Large language models (LLMs), such as ChatGPT, have shown remarkable capabilities in performing a range of language tasks, including machine translation (MT). But how effective are they when it comes to low-resource languages (LRLs)?
A research paper published on September 14, 2023, delves into the translation prowess of ChatGPT and other LLMs across a diverse set of 204 languages, encompassing both high- and low-resource languages. According to the authors, this is “the first experimental evidence for an expansive set of 204 languages.”
Nathaniel R. Robinson, Perez Ogayo, David R. Mortensen, and Graham Neubig from Carnegie Mellon University underscored the need for such an investigation, noting that there exists a wide variety of languages for which recent LLM MT performance has never been evaluated. As a result, it is difficult for speakers of the world’s diverse languages to know how and whether they can use LLMs for their linguistic needs.

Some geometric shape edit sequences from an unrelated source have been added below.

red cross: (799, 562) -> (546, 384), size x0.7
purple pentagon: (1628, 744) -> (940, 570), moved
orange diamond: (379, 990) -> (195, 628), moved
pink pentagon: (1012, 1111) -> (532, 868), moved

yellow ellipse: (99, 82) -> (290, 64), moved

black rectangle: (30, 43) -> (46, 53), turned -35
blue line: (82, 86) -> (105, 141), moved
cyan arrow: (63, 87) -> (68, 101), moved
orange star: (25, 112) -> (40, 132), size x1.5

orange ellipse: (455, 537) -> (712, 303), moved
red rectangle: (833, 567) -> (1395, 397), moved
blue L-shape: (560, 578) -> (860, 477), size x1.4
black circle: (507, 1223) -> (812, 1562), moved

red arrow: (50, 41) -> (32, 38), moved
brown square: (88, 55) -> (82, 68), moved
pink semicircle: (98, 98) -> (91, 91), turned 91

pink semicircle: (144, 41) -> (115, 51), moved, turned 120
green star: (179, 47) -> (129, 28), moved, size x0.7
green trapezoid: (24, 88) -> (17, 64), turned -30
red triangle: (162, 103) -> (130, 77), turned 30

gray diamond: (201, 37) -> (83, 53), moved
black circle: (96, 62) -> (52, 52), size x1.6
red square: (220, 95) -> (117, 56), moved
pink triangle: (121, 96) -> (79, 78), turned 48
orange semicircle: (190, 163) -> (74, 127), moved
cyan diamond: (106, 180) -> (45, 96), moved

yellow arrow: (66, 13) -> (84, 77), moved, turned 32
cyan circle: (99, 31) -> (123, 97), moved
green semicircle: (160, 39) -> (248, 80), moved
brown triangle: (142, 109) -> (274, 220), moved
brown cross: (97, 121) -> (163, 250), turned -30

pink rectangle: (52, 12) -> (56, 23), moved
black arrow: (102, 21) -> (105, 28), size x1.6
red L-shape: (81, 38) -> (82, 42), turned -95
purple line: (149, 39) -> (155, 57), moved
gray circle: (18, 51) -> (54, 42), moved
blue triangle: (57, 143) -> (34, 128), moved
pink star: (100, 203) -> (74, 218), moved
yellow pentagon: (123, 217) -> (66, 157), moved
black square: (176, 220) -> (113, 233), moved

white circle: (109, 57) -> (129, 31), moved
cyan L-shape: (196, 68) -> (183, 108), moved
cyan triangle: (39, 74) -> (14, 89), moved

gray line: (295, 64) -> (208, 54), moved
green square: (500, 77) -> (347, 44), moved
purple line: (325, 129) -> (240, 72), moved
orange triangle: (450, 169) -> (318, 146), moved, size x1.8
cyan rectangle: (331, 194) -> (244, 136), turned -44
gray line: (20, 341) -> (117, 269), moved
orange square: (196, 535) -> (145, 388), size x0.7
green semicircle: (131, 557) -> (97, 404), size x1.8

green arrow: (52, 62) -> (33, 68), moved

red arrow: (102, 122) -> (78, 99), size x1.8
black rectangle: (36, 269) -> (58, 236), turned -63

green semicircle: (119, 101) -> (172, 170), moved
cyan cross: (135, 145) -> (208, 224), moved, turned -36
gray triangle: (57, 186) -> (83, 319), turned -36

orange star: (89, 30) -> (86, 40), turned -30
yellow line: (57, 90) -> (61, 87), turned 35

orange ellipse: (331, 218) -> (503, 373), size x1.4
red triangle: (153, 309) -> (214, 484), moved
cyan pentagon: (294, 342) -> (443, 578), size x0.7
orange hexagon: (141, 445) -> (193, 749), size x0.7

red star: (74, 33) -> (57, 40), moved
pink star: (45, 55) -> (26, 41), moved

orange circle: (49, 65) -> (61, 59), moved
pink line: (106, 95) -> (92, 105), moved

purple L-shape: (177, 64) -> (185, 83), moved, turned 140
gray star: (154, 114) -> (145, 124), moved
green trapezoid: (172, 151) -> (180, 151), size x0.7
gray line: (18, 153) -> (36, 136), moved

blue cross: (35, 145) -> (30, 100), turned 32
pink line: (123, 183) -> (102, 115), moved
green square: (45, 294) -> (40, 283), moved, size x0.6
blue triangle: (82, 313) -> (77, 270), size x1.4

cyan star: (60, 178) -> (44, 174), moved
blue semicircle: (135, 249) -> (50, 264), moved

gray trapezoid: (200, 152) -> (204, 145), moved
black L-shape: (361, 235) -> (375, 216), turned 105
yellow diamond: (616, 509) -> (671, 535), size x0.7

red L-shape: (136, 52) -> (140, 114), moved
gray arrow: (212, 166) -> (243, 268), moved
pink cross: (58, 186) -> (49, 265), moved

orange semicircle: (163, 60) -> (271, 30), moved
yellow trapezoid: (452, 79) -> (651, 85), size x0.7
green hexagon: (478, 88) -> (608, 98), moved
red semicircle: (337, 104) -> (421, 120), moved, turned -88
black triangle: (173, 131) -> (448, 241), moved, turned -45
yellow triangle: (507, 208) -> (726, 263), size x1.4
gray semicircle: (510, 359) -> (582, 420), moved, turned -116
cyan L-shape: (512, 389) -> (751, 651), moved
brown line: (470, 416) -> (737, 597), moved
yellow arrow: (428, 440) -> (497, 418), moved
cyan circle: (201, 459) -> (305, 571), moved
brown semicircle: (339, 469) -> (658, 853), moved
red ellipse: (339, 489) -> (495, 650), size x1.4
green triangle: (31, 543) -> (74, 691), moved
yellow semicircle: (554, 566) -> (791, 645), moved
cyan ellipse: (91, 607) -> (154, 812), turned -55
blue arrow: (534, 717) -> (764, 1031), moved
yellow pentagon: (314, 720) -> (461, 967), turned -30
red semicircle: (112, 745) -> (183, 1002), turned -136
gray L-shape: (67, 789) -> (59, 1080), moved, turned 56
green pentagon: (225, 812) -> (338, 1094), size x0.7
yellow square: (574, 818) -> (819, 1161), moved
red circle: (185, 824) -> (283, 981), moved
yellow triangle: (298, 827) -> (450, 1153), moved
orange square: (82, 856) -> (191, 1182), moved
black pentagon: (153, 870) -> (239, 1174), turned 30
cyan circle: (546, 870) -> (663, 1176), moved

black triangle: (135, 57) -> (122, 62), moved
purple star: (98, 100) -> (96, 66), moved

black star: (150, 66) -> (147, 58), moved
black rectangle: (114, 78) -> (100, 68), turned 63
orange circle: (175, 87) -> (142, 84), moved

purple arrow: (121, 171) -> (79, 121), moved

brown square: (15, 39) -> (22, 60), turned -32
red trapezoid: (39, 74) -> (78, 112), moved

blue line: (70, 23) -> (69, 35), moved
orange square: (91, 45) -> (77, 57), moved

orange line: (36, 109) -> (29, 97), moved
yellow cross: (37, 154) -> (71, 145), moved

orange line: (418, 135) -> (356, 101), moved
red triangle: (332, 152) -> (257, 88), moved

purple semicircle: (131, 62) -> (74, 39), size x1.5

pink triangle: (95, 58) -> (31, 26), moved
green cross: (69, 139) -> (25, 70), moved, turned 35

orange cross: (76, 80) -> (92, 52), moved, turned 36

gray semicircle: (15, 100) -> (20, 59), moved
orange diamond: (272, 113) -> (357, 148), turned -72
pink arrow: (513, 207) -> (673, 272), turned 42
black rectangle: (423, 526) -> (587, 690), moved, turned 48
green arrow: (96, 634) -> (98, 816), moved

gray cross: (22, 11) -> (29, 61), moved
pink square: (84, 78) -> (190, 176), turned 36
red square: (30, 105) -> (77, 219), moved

In addition, the authors emphasized that “the majority of LRLs are largely neglected in language technologies” in general with current MT systems either performing poorly on them or not including them at all. “Some commercial systems like Google Translate support a number of LRLs, but many systems do not support any,” they said.
The authors pointed out that their work differs from existing studies since the focus here is on end users. The inclusion of a remarkable 204 languages, which incorporates 168 LRLs, underscores the commitment to addressing the diverse needs of LRL communities, which are frequently overlooked in the discourse on language technology. “We include more languages than any existing work […] to address the needs of various LRL communities,” they explained.
They evaluated ChatGPT’s MT performance across the entire language set and compared it with NLLB-MOE as their baseline, as it is the current state-of-the-art open-source MT model with wide language coverage. Comparative evaluations were also carried out against results from subsets of selected languages using Google Translate and GPT-4.
In their exploration of MT prompts, they employed both zero- and five-shot approaches for ChatGPT MT. The evaluation metrics, spBLEU and chrF2++, provided a robust basis for assessing the outputs.
The results suggest that while ChatGPT models approach or even surpass the performance of traditional MT models for some high-resource languages, they consistently lag for LRLs. Notably, African languages emerge as a particular challenge, with ChatGPT underperforming traditional MT in a substantial 84.1% of the languages studied.
ChatGPT is especially bad at African languages 3/6 pic.twitter.com/CmCIRSTCtE— Nathaniel R. Robinson (@robinson_n8) September 15, 2023
Language Resources and Costs
The researchers also examined language features, including language resources, language family, and script, to assess the effectiveness of LLMs.
This analysis aimed to uncover trends that could guide end users in selecting the most appropriate MT system for their specific language. “Analyzing this may reveal trends helpful to end users deciding which MT system to use, especially if their language is not represented here but shares some of the features we consider,” they said.
According to the authors, a language’s resource level is the most important feature in predicting ChatGPT’s MT effectiveness, while script is the least important.
The authors stressed financial aspects as well, particularly as it pertains to LLM users. “We evaluate monetary costs, since they are a concern for LLM users,” the authors said. Few-shot prompts, despite their potential for modest improvements in translation quality, come at a higher cost due to charges for both input and output tokens.
The authors emphasized that they want to help end users of various language communities know how and when to use LLM MT. “We expect that our contributions may benefit both direct end users, such as LRL speakers in need of translation, and indirect users, such as researchers of LRL translation considering ChatGPT to enhance specialized MT systems,” they concluded.